Monday, October 23, 2017

The Revolution of Marina M by Janet Fitch, an epic novel of the Russian Revolution

Timed for the centenary of the Russian Revolution, this mammoth epic from best-seller Fitch (Paint It Black, 2006) presents this tumultuous epoch from the viewpoint of a passionate, resilient young woman.

The daughter of a bourgeois St. Petersburg family in 1916, Marina Makarova finds herself caught up by revolutionary fervor. First enamored of her older brother’s friend, then irresistibly drawn to a Bolshevik poet, she finds her family relationships and friendships torn apart as the country’s political and social order ruptures.

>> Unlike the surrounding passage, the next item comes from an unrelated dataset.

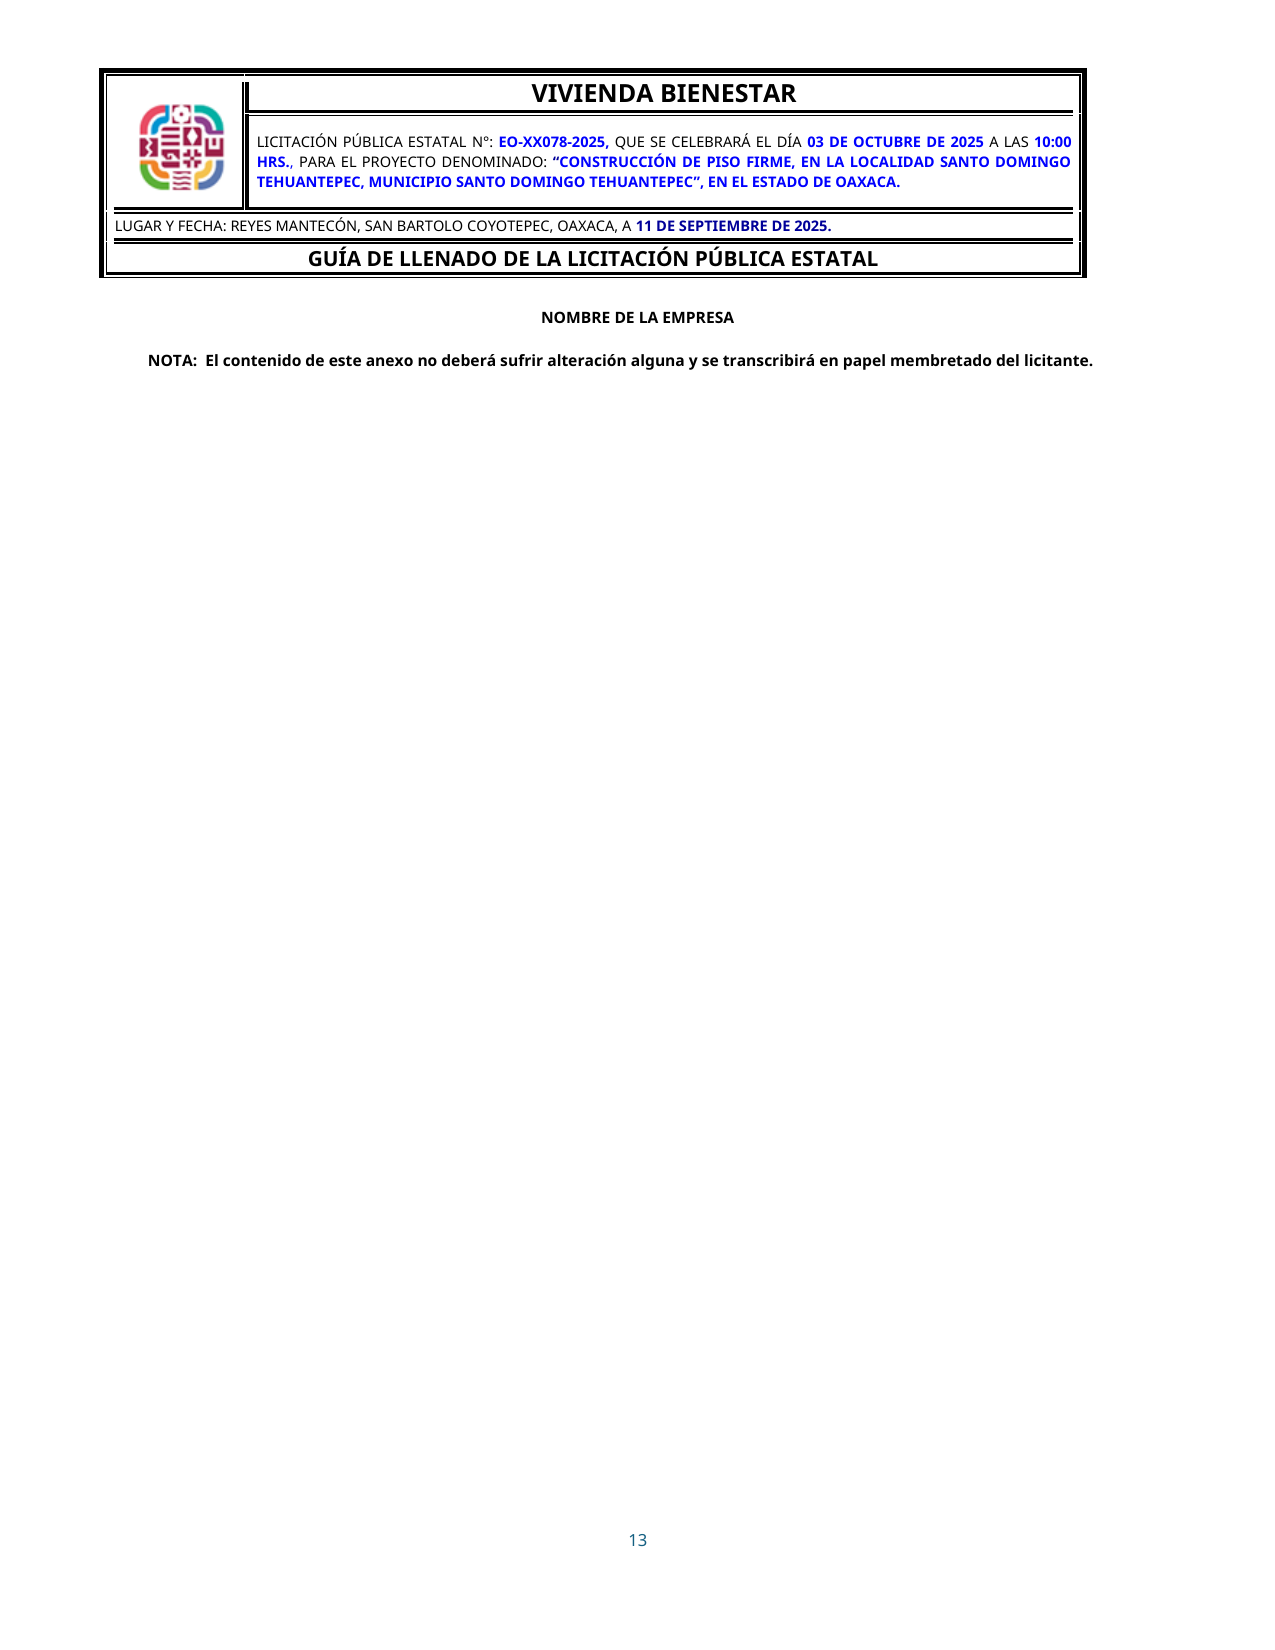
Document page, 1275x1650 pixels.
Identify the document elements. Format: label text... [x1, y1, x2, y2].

text NOMBRE DE LA EMPRESA [148, 307, 1127, 328]
text NOTA: El contenido de este anexo no deberá sufrir alteración alguna y se transcribirá en papel membretado del licitante. [148, 349, 1127, 371]
picture [128, 97, 235, 196]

With heightened immediacy, Fitch’s novel presents a richly described, on-the-street view of the revolution’s transformative, often violent throes in Marina’s “beloved and heartbreaking city,” from the behavior of newly emboldened servants to rampant hunger and poverty, and speculators negotiating backroom deals. Fitch provides an excellent sense of history’s unpredictability and shows how the desperate pursuit of survival leads to morally compromising decisions.

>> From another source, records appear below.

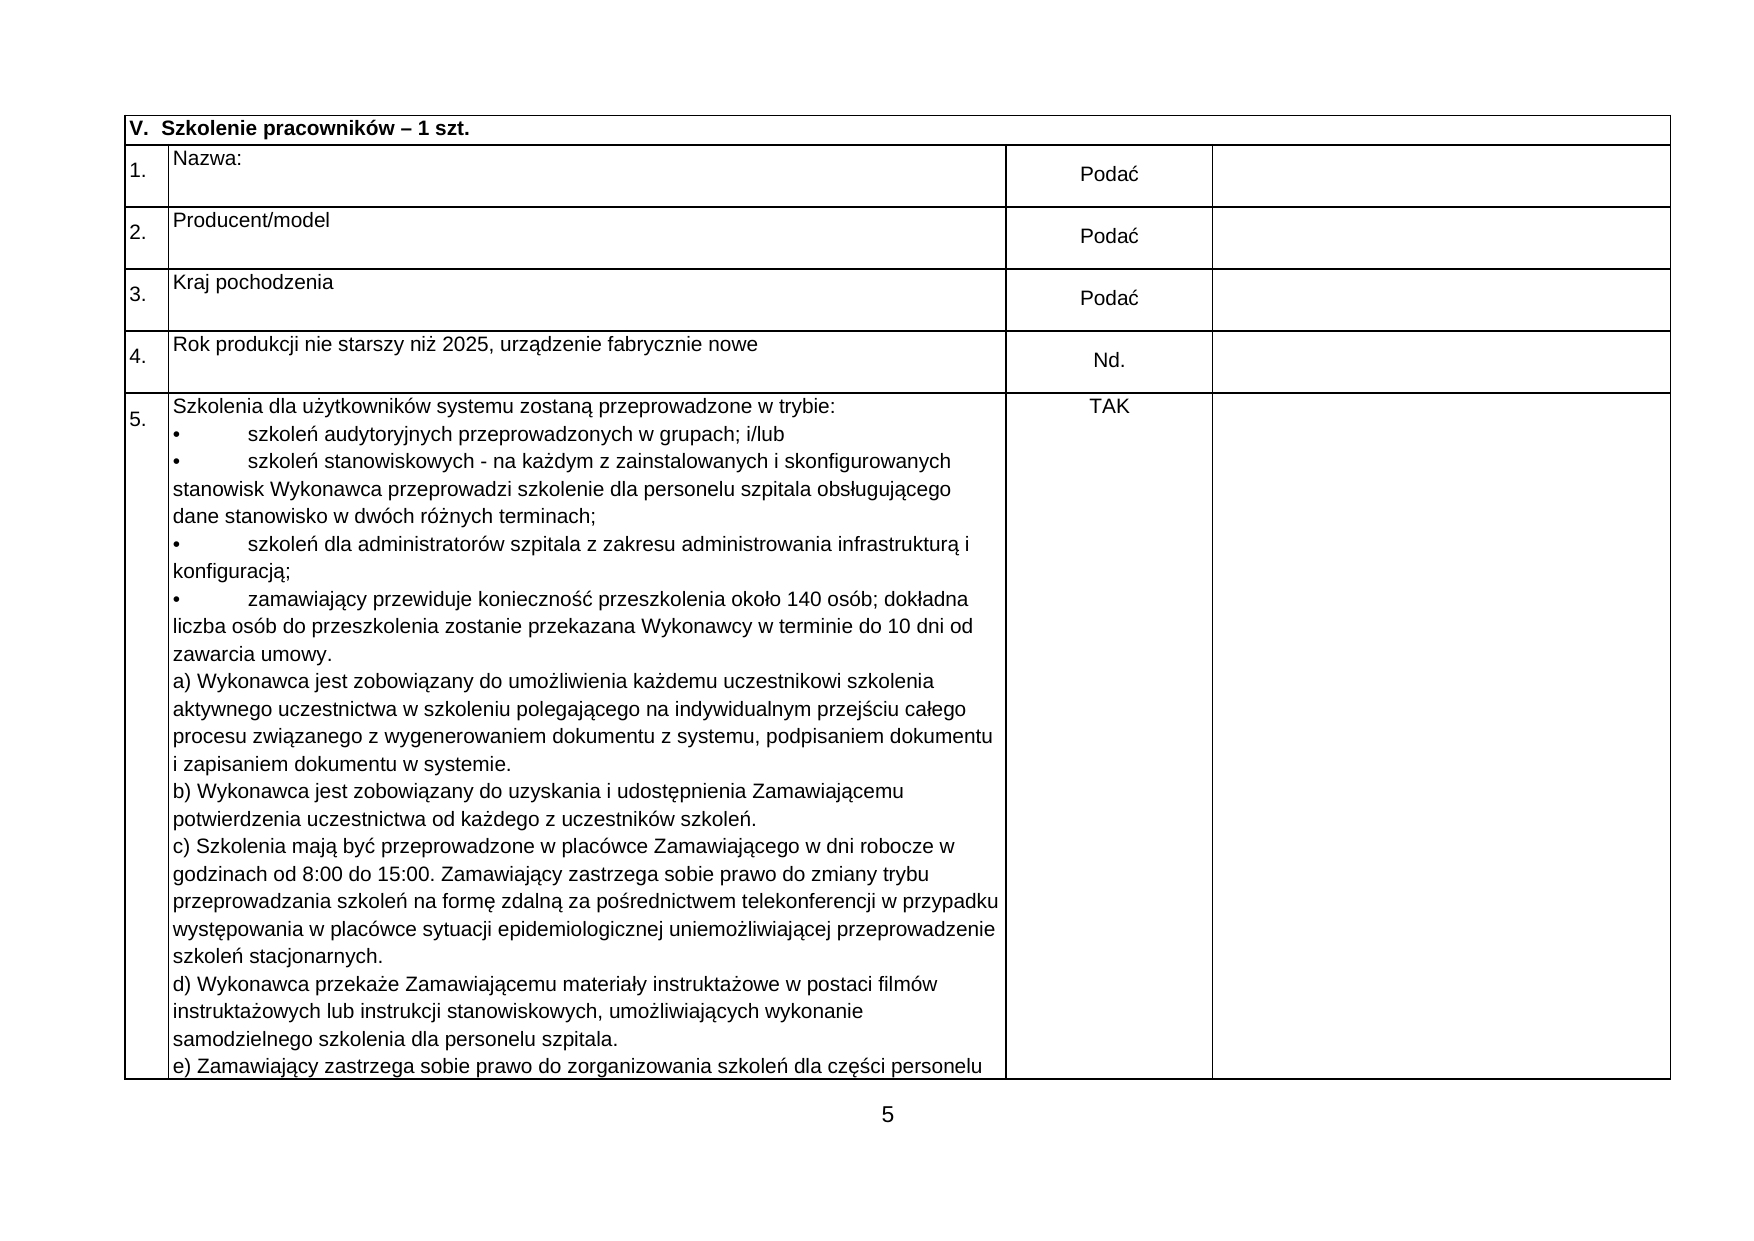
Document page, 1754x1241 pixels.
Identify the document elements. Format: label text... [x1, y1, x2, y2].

table_cell Podać [1007, 270, 1212, 330]
table_cell [1213, 394, 1670, 1078]
table_cell Podać [1007, 208, 1212, 268]
table_cell [126, 270, 168, 330]
table_cell [126, 208, 168, 268]
table_cell [1213, 270, 1670, 330]
table_cell Podać [1007, 146, 1212, 206]
table_cell [1213, 332, 1670, 392]
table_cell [169, 394, 1005, 1078]
table_cell Kraj pochodzenia [169, 270, 1005, 330]
table_cell [1213, 208, 1670, 268]
table_cell Nazwa: [169, 146, 1005, 206]
table_cell [126, 146, 168, 206]
table_cell [126, 332, 168, 392]
table_cell Rok produkcji nie starszy niż 2025, urządzenie fabrycznie nowe [169, 332, 1005, 392]
table_cell V. Szkolenie pracowników – 1 szt. [126, 116, 1670, 144]
table_cell [126, 394, 168, 1078]
table_cell Nd. [1007, 332, 1212, 392]
table_cell TAK [1007, 394, 1212, 1078]
table_cell [1213, 146, 1670, 206]
table_cell Producent/model [169, 208, 1005, 268]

It’s unusual for a novel of this length to follow a single narrative thread, and the ending turns bizarre, but the momentum rarely slackens. Fitch’s cinematic storytelling and Marina’s vibrant personality are standout elements in this dramatic novel.

The Revolution of Marina M will be published by Little, Brown in November (hb, $30/ebook, $15.99, 816pp).  This review was submitted to Booklist for publication in the Oct 15th issue.

As you'll see, I was kept busy reading over the summer, with this lengthy novel, the previous one (Time's Betrayal, at over 1100 pages), and a couple of others whose reviews are forthcoming. For readers interested in the Russian Revolution of 1917 and its aftermath, I hope to post a reading list of additional historical novels in the near future.


  1. Anonymous3:07 PM

    I've got a copy of THE WINTER STATION by Jody Shields which I'm looking forward to reading. I also look forward to your fiction list; there's already been a lot of NF published this year on the subject.

    Sarah OL

  2. This reminds me that I meant to post my list but hadn't gotten around to it yet - sometime within the next couple of weeks, I hope! The Winter Station was going to be on it.